As for Nora, she went up to her own boudoir as soon as the guests had gone—they didn’t stay long after this awkward occurrence—and threw herself down once more on the big sofa, and cried as if her heart would burst for very anguish and humiliation.
He had knocked down Tom Dupuy. That was a good thing as far as it went! For that at least, if for nothing else, Nora was duly grateful to him. But had she gone too far in thanking him? Would he accept it as a proof that she meant him to reopen the closed question between them? Nora hoped not, for that—that at anyrate was now finally settled. She could never, never, never marry a brown man! And yet, how much nicer and bolder he was than all the other men she saw around her! Nora liked him even for his faults. That proud, frank, passionate Noel temperament of his, which many girls would have regarded with some fear and no little misgiving, exactly suited her West Indian prejudices and her West Indian ideal. His faults were the faults of a proud aristocracy; and it was entirely as a member of a proud aristocracy herself that Nora Dupuy lived and moved and had her being. A man like Edward Hawthorn she could like and respect; but a man like Harry Noel she could admire and love—if, ah if, he were only not a brown man! What a terrible cross-arrangement of fate that the one man who seemed otherwise exactly to suit her girlish ideal, should happen to belong remotely to the one race between which and her own there existed in her mind for ever and ever an absolutely fixed and irremovable barrier!
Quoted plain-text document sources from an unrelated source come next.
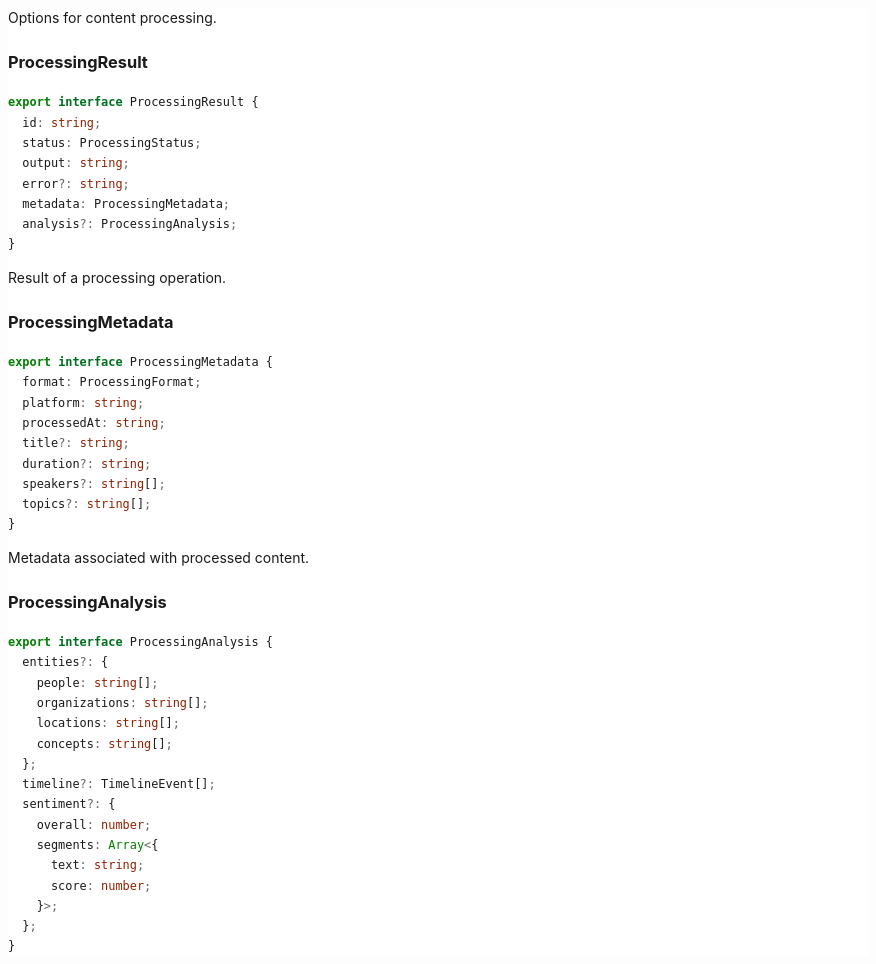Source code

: Options for content processing.

### ProcessingResult

```typescript
export interface ProcessingResult {
  id: string;
  status: ProcessingStatus;
  output: string;
  error?: string;
  metadata: ProcessingMetadata;
  analysis?: ProcessingAnalysis;
}
```

Result of a processing operation.

### ProcessingMetadata

```typescript
export interface ProcessingMetadata {
  format: ProcessingFormat;
  platform: string;
  processedAt: string;
  title?: string;
  duration?: string;
  speakers?: string[];
  topics?: string[];
}
```

Metadata associated with processed content.

### ProcessingAnalysis

```typescript
export interface ProcessingAnalysis {
  entities?: {
    people: string[];
    organizations: string[];
    locations: string[];
    concepts: string[];
  };
  timeline?: TimelineEvent[];
  sentiment?: {
    overall: number;
    segments: Array<{
      text: string;
      score: number;
    }>;
  };
}
```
So Nora, too, lay awake all night; and all night long she thought but of one thing and one person—the solitary man she could never, never, never conceivably marry.
And Harry, for his part, thinking to himself, on his tumbled pillow, at Savannah Garden, said to his own heart over and over and over again: ‘I shall love her for ever; I can never while I live leave off loving her. But after what occurred yesterday and last night, I mustn’t dream for worlds of asking her a third time. I know now what it was she meant when she spoke about the barrier between us. Poor girl! how very wild of her! How strange that she should think in her own soul a Dupuy of Trinidad superior in position to one of the ancient Lincolnshire Noels!’
For pride always sees everything from its own point of view alone, and never for a moment succeeds in admitting to itself the pride of others as being equally reasonable and natural with its own.